It was there, in a 90-minute speech to the people assigned to carry it out, that SS commander Reinhard Heydrich outlined the German Reich's plan for the deliberate extermination of European Jewry. Heydrich assembled the heads of the many departments of the Reich bureaucracy affected by the plan. He told them all Jews west of Poland were to be evacuated to the east, mainly to Poland, where they would be placed in labor camps and worked to death. Heydrich's remarks described a "radical plan" which the Reich called the "final solution to the Jewish question."
In fact, the extermination of Jews had already begun in the east. Beginning in September 1939 German armies had swept into western Poland, and within a year and a half, violating a pact with Soviet Russia, had moved east into the Baltic states (today's Lithuania, Latvia and Estonia) and Ukraine (an area that includes modern Belarus), clear to the Black Sea.
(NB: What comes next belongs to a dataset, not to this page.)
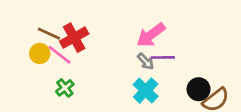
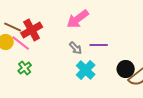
pink arrow: (151, 35) -> (78, 19), moved
gray arrow: (146, 61) -> (76, 48), moved

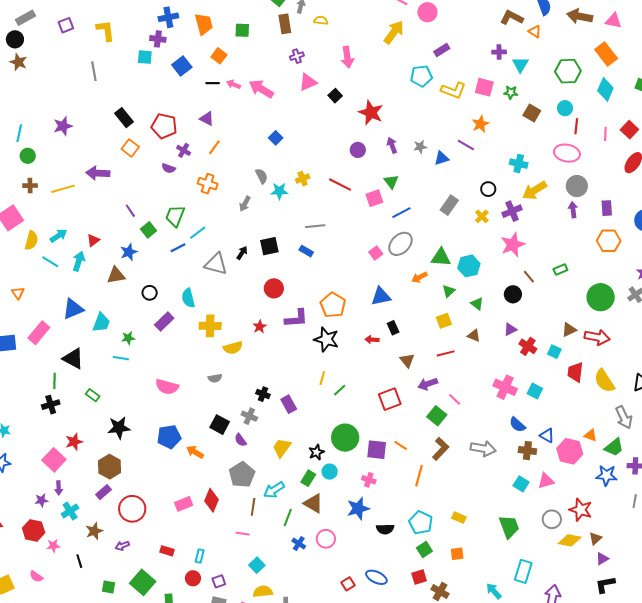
There, paramilitary units of the SS, the infamous Einsatzgruppen, operating behind German army lines, systematically murdered Jews, Poles, and hundreds of thousands of others in what historian Timothy Snyder has called Bloodlands, in his chilling recent book of that title.
It is appropriate that we remember the Holocaust, the pre-meditated murder of as many as 5.4 million Jews between 1939 and 1945. Snyder reminds that also, between 1933 and 1945, Germans and Russians between them intentionally killed 14 million people in the east. These were politically motivated killings; the people died not in combat, but "because someone made the deliberate decision to murder them" (Anne Applebaum, New York Review, Nov. 11, 2010), by planned starvation, or gunshot, or gassing. The Einsatzgruppen alone killed one million. Four million of the Holocaust Jews lived in the "Bloodlands."
Before the Germans invaded Soviet territory, Stalin had instigated starvation in Ukraine in the collectivization of farms there, and as the Russians moved westward, ethnic populations were methodically targeted and made victims of mass murder. Both Hitler and Stalin shared a hatred not only of Jews, but of all of the ethnic residents of the Baltics, Belarus and Ukraine, and of such smaller regions as Bessarabia, Bukovina and Hertza. The totalitarian leaders considered these peoples inferior and coveted their lands for the agricultural expansion of their empires.
In the United States, most people even now are hard pressed to find Belarus on a map of Europe, or even Ukraine. Knowledge of the regions east of Germany was inexact at best and for most Americans, a distant vagary. That did not mean, however, that people in the U.S. government did not know what was going on. The prolific historian Walter Laqueur summarized what was known by whom, when, in his 1982 book "The Terrible Secret." The numbers were too great and general mobility too widespread for knowledge about the famines, the shootings and the death camps not to circulate around the globe quickly. Laqueur addressed the question of the Holocaust specifically. The volume of data -- first-hand testimony from escapees, photos from surreptitious observers, even smuggled letters from inmates -- was so great that in December 1942, eleven Allied governments issued a public declaration that the Reich government was carrying into effect Hitler's intention to exterminate Europe's Jews.
But for most, the news, and the events it placed before the imagination, was so inconceivable that, as Laqueur wrote, "it did not register." It was simply incomprehensible in a culture that aspired to tolerance and inclusion. Additionally, anti-Semitism was still rife in America and the rest of the west at the time. It was convenient not to-believe.
Labeling a people or a class as inferior or otherwise unacceptable in general society justifies all manner of inhumanity. A defensive posture toward those we do not know or understand comes all too naturally. Transcending that tendency takes unflinching self-reflection and uncompromising will. We would like to believe such labeling is a thing of the past; but it's not. Look around.
Steve Haycox is a professor of history at the University of Alaska Anchorage.